A family takes out a mortgage for $251,200.00 from the local bank. The loan is for 30 years of monthly payments at a 5.76% APR (monthly compounding). What will the family’s balance be on the mortgage after 8.00 years?

3 answers

To calculate the remaining balance on a mortgage after a certain period, we can use the formula for the remaining balance on an amortizing loan. The formula for the remaining balance \( B \) after \( n \) payments is given by:

\[ B = P \times \frac{(1 + r)^N - (1 + r)^n}{(1 + r)^N - 1} \]

where:

  • \( P \) is the principal of the loan (initial mortgage amount),
  • \( r \) is the monthly interest rate,
  • \( N \) is the total number of payments,
  • \( n \) is the number of payments made.

Given the details of the mortgage:

  • Principal (\( P \)) = $251,200.00
  • Annual interest rate (APR) = 5.76% = 0.0576
  • Monthly interest rate (\( r \)) = \( \frac{0.0576}{12} = 0.0048 \)
  • Total payments (\( N \)) = 30 years × 12 months/year = 360 months
  • Payments made (\( n \)) = 8 years × 12 months/year = 96 months

Now, we can substitute these values into the formula:

\[ B = 251200 \times \frac{(1 + 0.0048)^{360} - (1 + 0.0048)^{96}}{(1 + 0.0048)^{360} - 1} \]

First, we compute \( (1 + r)^{N} \) and \( (1 + r)^{n} \):

  1. \( (1 + 0.0048)^{360} \)
  2. \( (1 + 0.0048)^{96} \)

Using a calculator:

  1. \( (1 + 0.0048)^{360} \approx 5.061295 \)
  2. \( (1 + 0.0048)^{96} \approx 1.487708 \)

Substituting these values back into the balance formula gives:

\[ B = 251200 \times \frac{5.061295 - 1.487708}{5.061295 - 1} \]

Calculating the numerator:

\[ 5.061295 - 1.487708 \approx 3.573587 \]

And the denominator:

\[ 5.061295 - 1 \approx 4.061295 \]

Now substituting these results into the equation:

\[ B = 251200 \times \frac{3.573587}{4.061295} \approx 251200 \times 0.879128 \approx 220,925.04 \]

Thus, the family’s remaining balance on the mortgage after 8 years will be approximately $220,925.04.

What values do I enter for N, i/y, PV, PMT, and FV to solve on a finance calculator?

To solve for the remaining balance on the mortgage using a financial calculator, you need to enter values for the following variables:

  • N: The total number of payments for the loan.
  • i/y: The interest rate per period (monthly interest rate).
  • PV: The present value or initial loan amount (mortgage amount).
  • PMT: The payment amount per period (monthly payment).
  • FV: The future value of the loan after the specified number of periods (remaining balance you want to find).

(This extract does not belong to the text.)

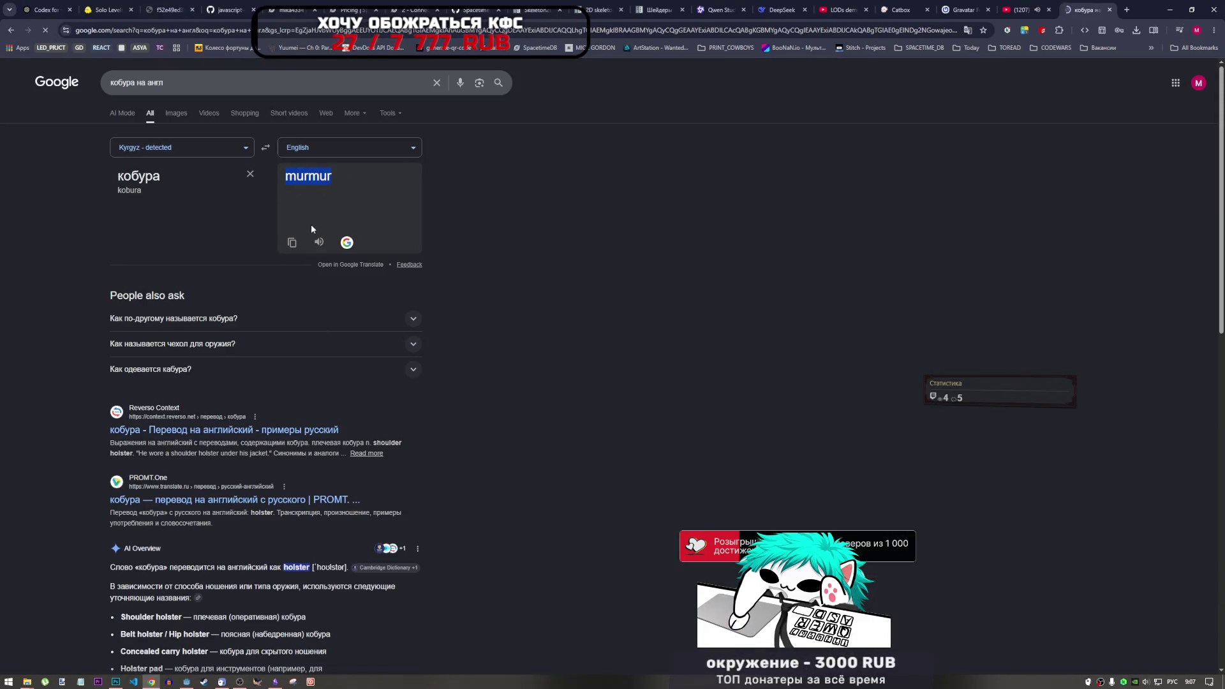
Set the translator source to Russian to get 'holster', then begin renaming Polygon2D10 in Godot.
{"action": "left_click", "coordinate": [233, 148]}
{"action": "left_click", "coordinate": [213, 146]}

Here's how to set it up for your specific mortgage scenario:

  1. N: Total payments = \( 30 \text{ years} \times 12 \text{ months/year} = 360 \).

  2. i/y: Monthly interest rate = \( \frac{5.76%}{12} = 0.48% \) per month (or simply enter 0.48).

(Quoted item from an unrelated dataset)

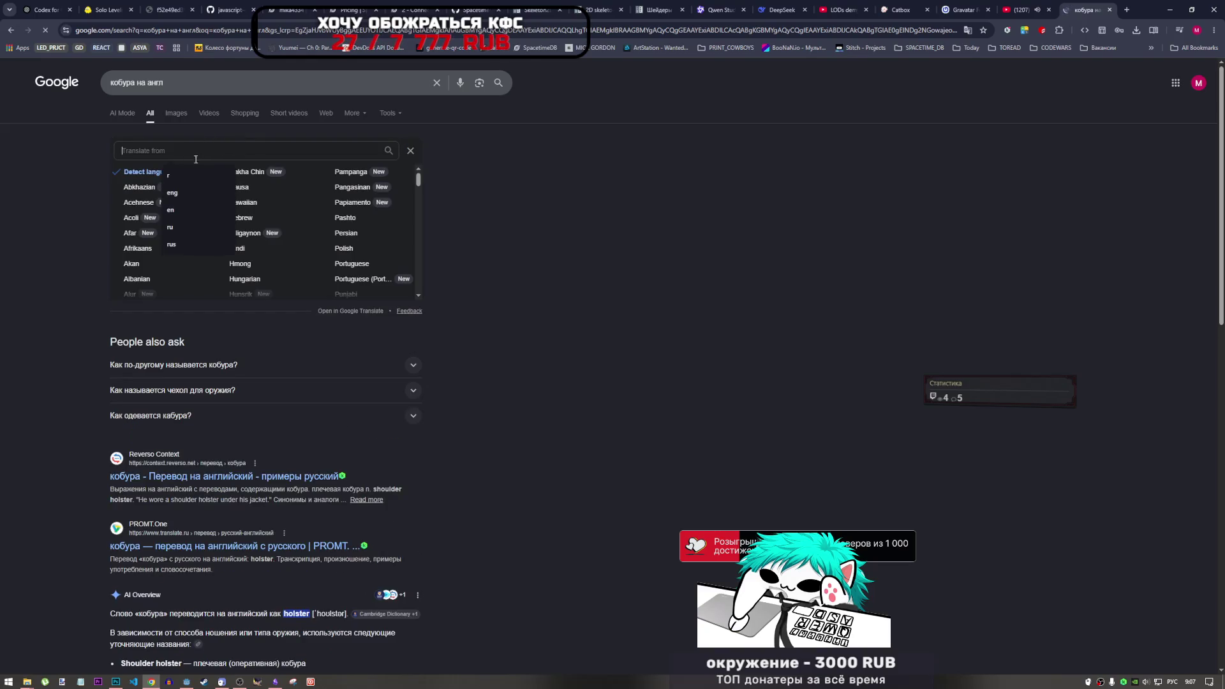
{"action": "type", "text": "ю"}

  3. PV: Present value (initial mortgage) = \(-251200\) (the negative sign indicates cash outflow).

  4. PMT: You need to first calculate this value because it is not directly given. The formula to calculate the monthly payment is:

    \[ PMT = P \times \frac{r(1 + r)^N}{(1 + r)^N - 1} \]

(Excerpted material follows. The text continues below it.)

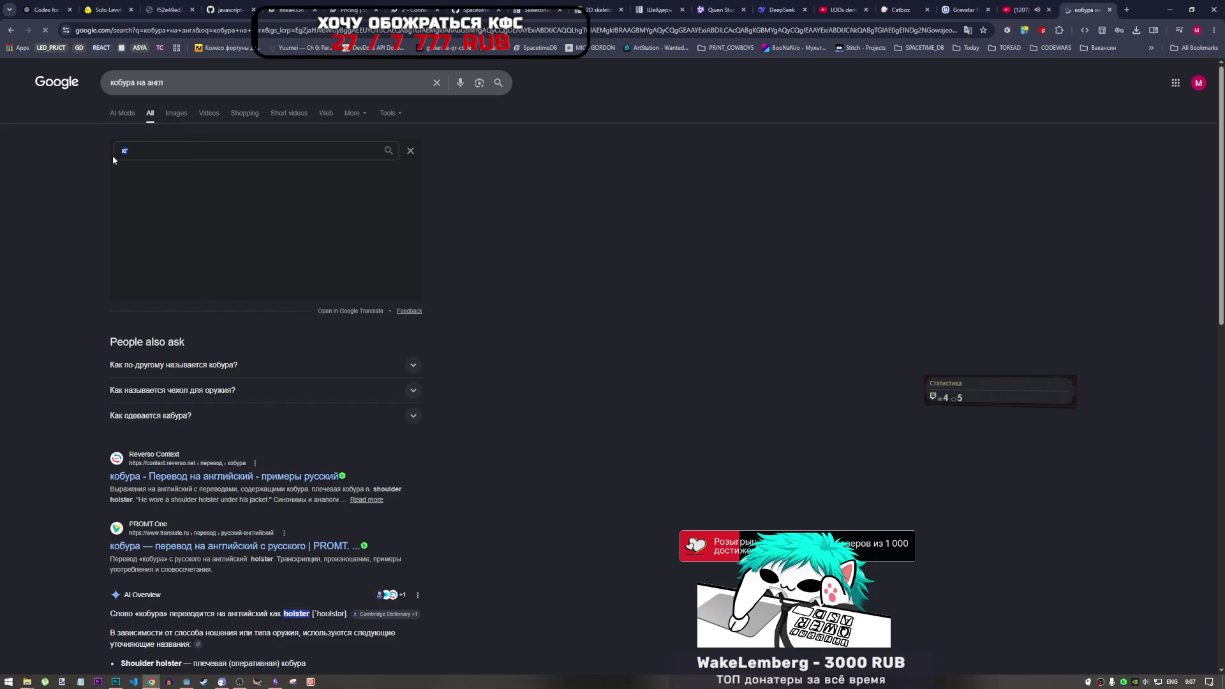
{"action": "type", "text": "ru"}
{"action": "left_click", "coordinate": [131, 169]}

    Substituting in the values:

    • \( P = 251200 \)
    • \( r = 0.0048 \)
    • \( N = 360 \)

    Calculating \( PMT \):

    \[ PMT = 251200 \times \frac{0.0048(1 + 0.0048)^{360}}{(1 + 0.0048)^{360} - 1} \]

    From previous calculations, we found \( (1 + 0.0048)^{360} \approx 5.061295 \):

    \[ PMT = 251200 \times \frac{0.0048 \times 5.061295}{5.061295 - 1} \approx 1,464.36 \]

    So, enter \( PMT = -1464.36 \) (negative, because it's a cash outflow).

  5. FV: This is what you want to find, which is the remaining balance after \( n = 96 \) payments (8 years).

Summary of what to enter into the calculator:

  • \( N = 360 \) (Total payments for the loan)
  • \( i/y = 0.48 \) (Monthly interest rate)
  • \( PV = -251200 \) (Present Value or mortgage amount)
  • \( PMT = -1464.36 \) (Monthly payment)
  • \( FV = ? \) (This is what you are solving for)

After entering these values, set your calculator to compute the Future Value (FV), which will give you the remaining balance on the mortgage after the specified period (8 years or 96 payments).